August Heinrich Hoffmann von Fallersleben, Autor der Nationalhymne, verkörpert den Kampf gegen die fürstliche Kleinstaaterei und für die Einigung eines liberalen Deutschlands. Das Museum zeigt die Verbindung zwischen deutscher Dichtung und Demokratie im 19. Jahrhundert und deren Aktualität heute.


Als Zeitzeuge einer turbulenten Epoche wurde Hoffmann von Fallersleben schon früh politisiert. Im Kampf zwischen den liberalen und demokratischen Kräften und der alten Adelsordnung bezog er klar Position und behandelte in seiner Dichtung vielfach die in der Zeit der napoleonischen Besatzung gewährten, dann aber wieder zurückgenommenen Bürgerrechte. Sein Einsatz für ein liberales, demokratisches und geeintes Deutschland war allerdings auch durchsetzt mit antifranzösischen und antijüdischen Elementen, die einerseits eine Reaktion auf historische Ereignisse und Konfliktlagen darstellten (etwa die französischen Territorialansprüche in der Rheinkrise 1840/41), zeigen aber auch, wie bereits im frühen Nationalismus oft exklusive, alles Fremde ausschließende Komponenten enthalten sind.

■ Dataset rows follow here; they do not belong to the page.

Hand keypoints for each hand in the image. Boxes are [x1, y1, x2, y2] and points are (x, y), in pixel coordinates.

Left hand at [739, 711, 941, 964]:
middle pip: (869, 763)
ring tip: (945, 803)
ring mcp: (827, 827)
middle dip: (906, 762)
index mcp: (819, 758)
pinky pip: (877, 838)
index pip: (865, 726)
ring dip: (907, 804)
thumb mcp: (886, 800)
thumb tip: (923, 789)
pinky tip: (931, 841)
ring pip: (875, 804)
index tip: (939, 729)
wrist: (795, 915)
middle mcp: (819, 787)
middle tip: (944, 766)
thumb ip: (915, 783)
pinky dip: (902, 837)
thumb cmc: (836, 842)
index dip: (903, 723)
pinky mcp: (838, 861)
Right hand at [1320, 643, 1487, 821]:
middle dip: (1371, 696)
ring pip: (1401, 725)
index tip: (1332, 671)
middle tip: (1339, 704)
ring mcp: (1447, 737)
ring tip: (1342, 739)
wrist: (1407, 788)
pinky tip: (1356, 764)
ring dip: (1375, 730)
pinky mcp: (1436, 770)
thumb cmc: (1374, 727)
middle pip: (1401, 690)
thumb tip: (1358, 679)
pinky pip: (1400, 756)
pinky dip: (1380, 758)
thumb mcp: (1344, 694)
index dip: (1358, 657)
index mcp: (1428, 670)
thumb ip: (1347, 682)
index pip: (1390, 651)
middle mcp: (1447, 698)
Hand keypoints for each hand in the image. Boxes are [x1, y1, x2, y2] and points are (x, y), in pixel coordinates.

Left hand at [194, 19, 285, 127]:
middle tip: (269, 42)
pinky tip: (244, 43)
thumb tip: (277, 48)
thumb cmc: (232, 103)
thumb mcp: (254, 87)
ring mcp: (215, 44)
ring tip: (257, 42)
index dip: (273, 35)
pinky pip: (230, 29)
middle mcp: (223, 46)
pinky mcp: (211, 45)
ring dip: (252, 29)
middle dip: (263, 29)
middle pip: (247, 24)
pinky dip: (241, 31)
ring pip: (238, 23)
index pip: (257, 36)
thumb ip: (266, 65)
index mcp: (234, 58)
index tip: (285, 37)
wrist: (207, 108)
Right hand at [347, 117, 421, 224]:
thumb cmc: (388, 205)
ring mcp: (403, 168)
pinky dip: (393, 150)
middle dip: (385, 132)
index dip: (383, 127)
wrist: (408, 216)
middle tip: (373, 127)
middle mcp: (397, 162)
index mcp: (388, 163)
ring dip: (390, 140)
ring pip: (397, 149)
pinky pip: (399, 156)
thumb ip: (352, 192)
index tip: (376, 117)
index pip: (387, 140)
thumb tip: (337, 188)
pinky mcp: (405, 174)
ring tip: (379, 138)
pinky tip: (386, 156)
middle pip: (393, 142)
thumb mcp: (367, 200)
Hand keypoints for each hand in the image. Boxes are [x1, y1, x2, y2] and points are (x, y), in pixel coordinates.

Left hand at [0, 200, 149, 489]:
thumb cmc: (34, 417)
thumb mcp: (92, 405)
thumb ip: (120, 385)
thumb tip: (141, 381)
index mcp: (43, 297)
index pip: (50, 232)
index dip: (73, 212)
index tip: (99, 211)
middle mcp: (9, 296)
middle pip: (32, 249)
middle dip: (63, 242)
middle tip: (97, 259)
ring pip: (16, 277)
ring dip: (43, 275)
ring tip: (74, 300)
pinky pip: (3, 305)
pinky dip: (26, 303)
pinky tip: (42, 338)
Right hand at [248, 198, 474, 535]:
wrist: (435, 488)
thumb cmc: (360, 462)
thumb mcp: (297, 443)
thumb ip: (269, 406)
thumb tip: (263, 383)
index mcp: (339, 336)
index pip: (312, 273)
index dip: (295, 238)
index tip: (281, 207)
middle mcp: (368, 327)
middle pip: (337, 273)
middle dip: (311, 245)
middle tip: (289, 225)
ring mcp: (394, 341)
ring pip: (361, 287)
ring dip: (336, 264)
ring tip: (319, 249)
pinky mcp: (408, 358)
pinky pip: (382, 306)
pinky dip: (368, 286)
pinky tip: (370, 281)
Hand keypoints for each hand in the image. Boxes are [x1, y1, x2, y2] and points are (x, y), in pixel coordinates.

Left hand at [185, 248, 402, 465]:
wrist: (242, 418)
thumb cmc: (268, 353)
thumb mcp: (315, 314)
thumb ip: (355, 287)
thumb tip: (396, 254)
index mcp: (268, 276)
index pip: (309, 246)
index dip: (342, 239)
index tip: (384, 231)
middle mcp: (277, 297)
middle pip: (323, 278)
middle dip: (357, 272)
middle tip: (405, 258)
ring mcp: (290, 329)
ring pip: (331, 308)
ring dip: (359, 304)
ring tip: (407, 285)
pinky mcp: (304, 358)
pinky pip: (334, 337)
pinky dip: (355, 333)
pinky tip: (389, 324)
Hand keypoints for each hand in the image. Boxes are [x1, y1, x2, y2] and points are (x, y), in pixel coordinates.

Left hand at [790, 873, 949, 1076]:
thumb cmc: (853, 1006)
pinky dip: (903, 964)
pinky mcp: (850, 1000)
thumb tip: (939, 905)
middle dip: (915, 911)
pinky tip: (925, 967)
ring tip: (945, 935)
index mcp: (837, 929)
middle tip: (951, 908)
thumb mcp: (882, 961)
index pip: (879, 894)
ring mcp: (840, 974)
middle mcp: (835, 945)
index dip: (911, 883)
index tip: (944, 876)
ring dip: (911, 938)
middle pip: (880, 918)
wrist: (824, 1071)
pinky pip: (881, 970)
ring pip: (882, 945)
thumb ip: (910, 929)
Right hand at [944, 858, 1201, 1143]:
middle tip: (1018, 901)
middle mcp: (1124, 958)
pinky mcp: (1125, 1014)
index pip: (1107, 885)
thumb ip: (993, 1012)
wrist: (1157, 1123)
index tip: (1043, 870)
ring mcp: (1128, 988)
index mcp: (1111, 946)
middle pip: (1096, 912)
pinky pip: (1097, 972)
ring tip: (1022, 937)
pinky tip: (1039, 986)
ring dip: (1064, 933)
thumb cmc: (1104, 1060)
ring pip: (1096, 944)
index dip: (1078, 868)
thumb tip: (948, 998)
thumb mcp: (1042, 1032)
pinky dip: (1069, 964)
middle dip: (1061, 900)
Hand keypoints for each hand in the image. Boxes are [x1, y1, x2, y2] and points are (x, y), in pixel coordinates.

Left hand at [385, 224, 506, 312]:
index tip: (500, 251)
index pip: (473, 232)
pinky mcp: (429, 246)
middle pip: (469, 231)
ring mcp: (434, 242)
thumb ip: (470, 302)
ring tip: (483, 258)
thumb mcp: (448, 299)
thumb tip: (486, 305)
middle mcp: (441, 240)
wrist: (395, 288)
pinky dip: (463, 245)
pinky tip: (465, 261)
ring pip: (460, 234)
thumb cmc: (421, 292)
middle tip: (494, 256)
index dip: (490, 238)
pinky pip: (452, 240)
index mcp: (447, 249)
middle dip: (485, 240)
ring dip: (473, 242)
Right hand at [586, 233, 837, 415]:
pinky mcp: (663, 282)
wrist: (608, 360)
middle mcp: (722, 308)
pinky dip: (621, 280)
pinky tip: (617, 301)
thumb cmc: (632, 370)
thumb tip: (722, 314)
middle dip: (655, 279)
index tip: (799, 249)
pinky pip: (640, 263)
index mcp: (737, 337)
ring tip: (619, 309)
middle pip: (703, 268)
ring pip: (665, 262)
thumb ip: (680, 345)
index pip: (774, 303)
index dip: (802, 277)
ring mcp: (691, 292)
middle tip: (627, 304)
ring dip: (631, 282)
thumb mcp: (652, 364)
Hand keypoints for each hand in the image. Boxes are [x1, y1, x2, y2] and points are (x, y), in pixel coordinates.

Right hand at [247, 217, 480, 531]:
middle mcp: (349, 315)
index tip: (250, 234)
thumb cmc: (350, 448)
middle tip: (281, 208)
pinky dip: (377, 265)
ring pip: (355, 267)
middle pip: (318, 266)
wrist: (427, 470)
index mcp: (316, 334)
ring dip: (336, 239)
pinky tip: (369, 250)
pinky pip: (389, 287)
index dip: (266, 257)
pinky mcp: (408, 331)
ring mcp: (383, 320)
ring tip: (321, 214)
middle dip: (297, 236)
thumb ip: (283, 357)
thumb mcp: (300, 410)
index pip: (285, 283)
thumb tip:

Die Dauerausstellung im Fallersleber Fachwerkschloss zeigt den BesucherInnen wie in einer Zeitreise den Dichter der deutschen Nationalhymne und lässt diese in das für die deutsche Geschichte so wichtige 19. Jahrhundert eintauchen. Dabei lernen sie den kleinen Fallersleber Jungen ebenso kennen wie den romantisch verliebten Studenten oder den oft detektivisch arbeitenden Wissenschaftler. Besonders betont die Ausstellung die Aktualität Hoffmann von Fallerslebens und die Bedeutung seiner Ideen im geeinten Deutschland und Europa.